Sarashina2.2-TTS cracks Japanese kanji polyphony with 361k hours of data
A new TTS model reads all 2,136 Joyo kanji with state-of-the-art accuracy.
Researchers from multiple institutions have unveiled Sarashina2.2-TTS, a Japanese-focused text-to-speech system built on large language models. The paper, posted on arXiv, addresses a longstanding challenge in Japanese speech synthesis: kanji polyphony, where a single kanji character has multiple possible readings depending on context. The team trained the model on approximately 361,000 hours of speech data, combining Japanese and English to improve cross-lingual robustness.
To specifically tackle polyphony, they designed a data augmentation pipeline covering all 2,136 Joyo kanji (regular-use characters designated by Japan's Agency for Cultural Affairs). They also introduce the Joyo Kanji Yomi Benchmark, which includes 4,378 readings, and a new metric called Kana-CER that measures pronunciation correctness by comparing synthesized speech to reference readings in kana space. Experiments show Sarashina2.2-TTS achieves state-of-the-art kanji-level reading accuracy, matches top baselines on general sentence pronunciation, and delivers the highest speaker similarity in zero-shot Japanese TTS. Notably, it is the only system that maintains stable Japanese pronunciation regardless of prompt language, proving the effectiveness of balanced bilingual training.

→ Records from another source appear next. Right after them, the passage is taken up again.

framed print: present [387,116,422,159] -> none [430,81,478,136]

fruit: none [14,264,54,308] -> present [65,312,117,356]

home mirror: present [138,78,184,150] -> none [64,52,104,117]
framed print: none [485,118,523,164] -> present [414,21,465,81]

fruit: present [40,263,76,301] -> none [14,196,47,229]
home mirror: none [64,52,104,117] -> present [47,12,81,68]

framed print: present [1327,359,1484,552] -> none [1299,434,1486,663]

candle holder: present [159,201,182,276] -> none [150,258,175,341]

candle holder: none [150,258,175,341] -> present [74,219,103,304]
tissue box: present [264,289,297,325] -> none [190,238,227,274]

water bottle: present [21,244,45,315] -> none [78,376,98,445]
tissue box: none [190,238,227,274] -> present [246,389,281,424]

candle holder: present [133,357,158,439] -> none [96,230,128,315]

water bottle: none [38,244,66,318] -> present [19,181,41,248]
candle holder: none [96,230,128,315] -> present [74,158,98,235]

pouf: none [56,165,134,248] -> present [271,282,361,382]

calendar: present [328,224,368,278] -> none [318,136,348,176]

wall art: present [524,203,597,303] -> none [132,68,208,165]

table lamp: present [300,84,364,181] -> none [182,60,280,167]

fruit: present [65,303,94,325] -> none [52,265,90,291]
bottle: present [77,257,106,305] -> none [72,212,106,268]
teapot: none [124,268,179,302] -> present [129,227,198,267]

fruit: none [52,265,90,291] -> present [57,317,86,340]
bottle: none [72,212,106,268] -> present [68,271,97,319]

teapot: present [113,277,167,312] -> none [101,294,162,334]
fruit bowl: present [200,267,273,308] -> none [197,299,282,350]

- Trained on 361k hours of speech with balanced Japanese and English data for cross-lingual robustness.
- Targeted data augmentation covers all 2,136 Joyo kanji, yielding state-of-the-art reading accuracy on the new Joyo Kanji Yomi Benchmark.
- Introduces Kana-CER metric to directly measure pronunciation correctness by eliminating orthographic variation.
Why It Matters
Sarashina2.2-TTS solves a critical Japanese TTS bottleneck, enabling accurate and natural-sounding speech for any kanji-based text.